SAP has rejected UK User Group complaints that its new pricing structure for maintenance contracts is unfair on enterprises.
The UK & Ireland SAP Users Group issued a statement that slammed the 29.4 per cent price hike that “is proving to be a particularly difficult area to accept,” said Alan Bowling, the group chairman.
“The mandatory nature of this change along with the increase in cost has received hugely negative feedback from our membership to date," said Bowling.
"Many of our members may not want or need this extra level of support."
The pricing changes mean an increase from 17 per cent of contract value to 22 per cent of contract value, which will be immediately applicable to new customers and introduced in a phased way for existing customers. In real terms this is a 29.4 per cent increase in the support element of the contracts over the next four years, said the user group.

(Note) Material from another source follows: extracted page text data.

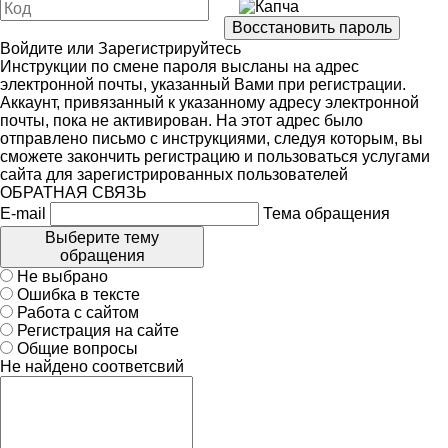
Войдите
или
Зарегистрируйтесь
Инструкции по смене пароля высланы на адрес
электронной почты, указанный Вами при регистрации.
Аккаунт, привязанный к указанному адресу электронной
почты, пока не активирован. На этот адрес было
отправлено письмо с инструкциями, следуя которым, вы
сможете закончить регистрацию и пользоваться услугами
сайта для зарегистрированных пользователей
ОБРАТНАЯ СВЯЗЬ
E-mail
Тема обращения
Выберите тему
обращения
Не выбрано
Ошибка в тексте
Работа с сайтом
Регистрация на сайте
Общие вопросы
Не найдено соответсвий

But SAP spokesperson Bill Wohl denied allegations the enforced changes are an attempt to bolster revenues at SAP.
"I can state emphatically that no component of this decision is about improving SAP revenues in reaction to industry market slowdown. This is purely a reaction to changing customer needs."
Wohl acknowledged Bowling's comments. "We take the feedback from the UK quite seriously. Not every customer wants to pay more. We also know that in general, most customers understand the added value that can help them drive down operational costs."
According to Wohl, most base line support offerings from most major vendors that originated in the late 1990s and early 2000s does not meet the requirements that customers demand today. This includes Standard Support, which is a factor in SAP's decision to end the product, and migrate its customers to Enterprise Support. Most customers, he added, have welcomed the change.
"We've seen dramatic changes and increased complexity in how enterprises manage their IT environments, such as the move to service oriented architecture (SOA). Customers want those solutions supported and they want their primary software provider - in this case SAP - to support those solutions," he said.
While it may cost more, Wohl claimed the support package will lead to operational returns and greater efficiencies for customers.
"Customers want an end to end support solution so when they have a problem, they can turn to one place to get that support."
Smaller outfits that feel they don't need the higher level of support, will grow into the new offering. "Smaller companies have more concerns over operational costs and watch every penny. These small and mid-sized companies don't remain static. Their solution roadmaps are moving to increasing complexity in their IT landscape."
Some of the largest SAP customers will be exempt from the support cost changes, Wohl disclosed. "There is a small group of customers that will have an exception. These are most of our very largest customers that are already spending significant amount of money this year on support. Most of them are on the upgraded solution. It's a small percentage of our customers," he said. "There are no other exceptions to the programme."